[Collected data entries]
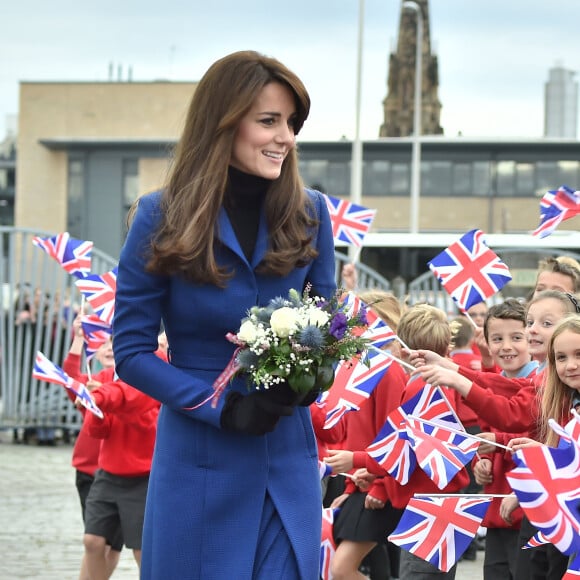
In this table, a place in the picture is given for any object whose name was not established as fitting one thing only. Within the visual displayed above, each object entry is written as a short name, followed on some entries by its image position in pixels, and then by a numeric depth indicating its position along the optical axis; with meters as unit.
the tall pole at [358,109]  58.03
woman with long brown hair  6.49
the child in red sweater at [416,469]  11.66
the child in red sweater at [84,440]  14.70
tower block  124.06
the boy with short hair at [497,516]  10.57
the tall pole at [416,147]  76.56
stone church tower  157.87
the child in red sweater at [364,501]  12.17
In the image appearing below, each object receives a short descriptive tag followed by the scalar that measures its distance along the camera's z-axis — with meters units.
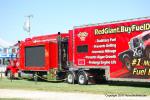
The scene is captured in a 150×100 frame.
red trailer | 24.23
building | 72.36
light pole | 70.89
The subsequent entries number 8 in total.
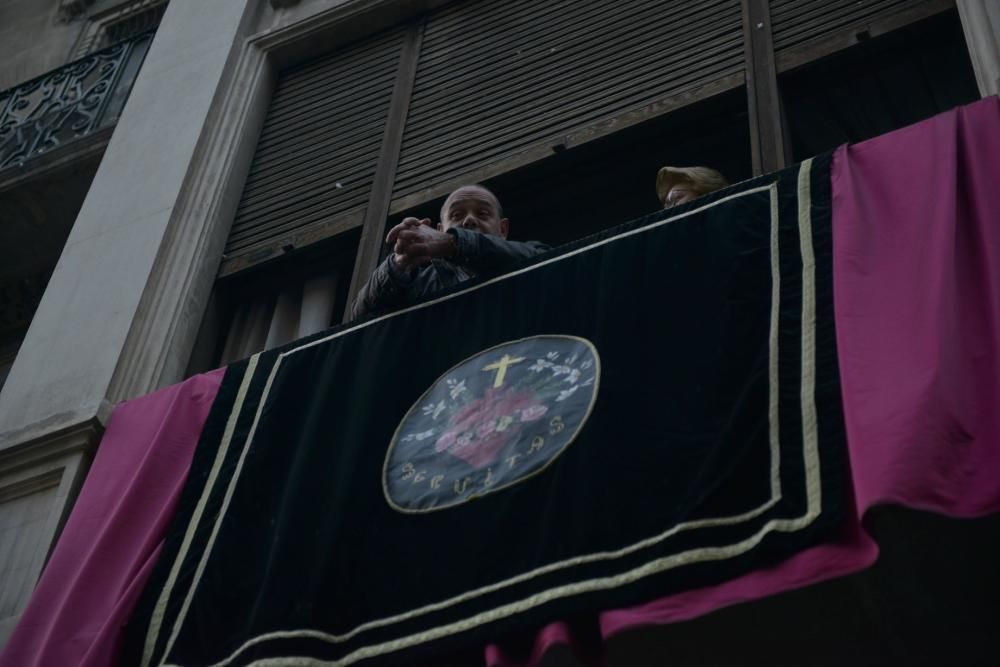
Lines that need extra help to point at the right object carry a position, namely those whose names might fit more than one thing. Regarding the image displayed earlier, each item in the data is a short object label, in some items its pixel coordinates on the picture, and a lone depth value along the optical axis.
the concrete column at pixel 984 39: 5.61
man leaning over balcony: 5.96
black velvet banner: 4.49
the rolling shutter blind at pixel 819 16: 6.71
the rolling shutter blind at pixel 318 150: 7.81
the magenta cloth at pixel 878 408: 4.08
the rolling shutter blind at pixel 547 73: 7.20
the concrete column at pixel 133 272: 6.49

(What is needed)
Looking at the records above, work out how many lines contain "shutter". Give the number only.

(Result for this task)
3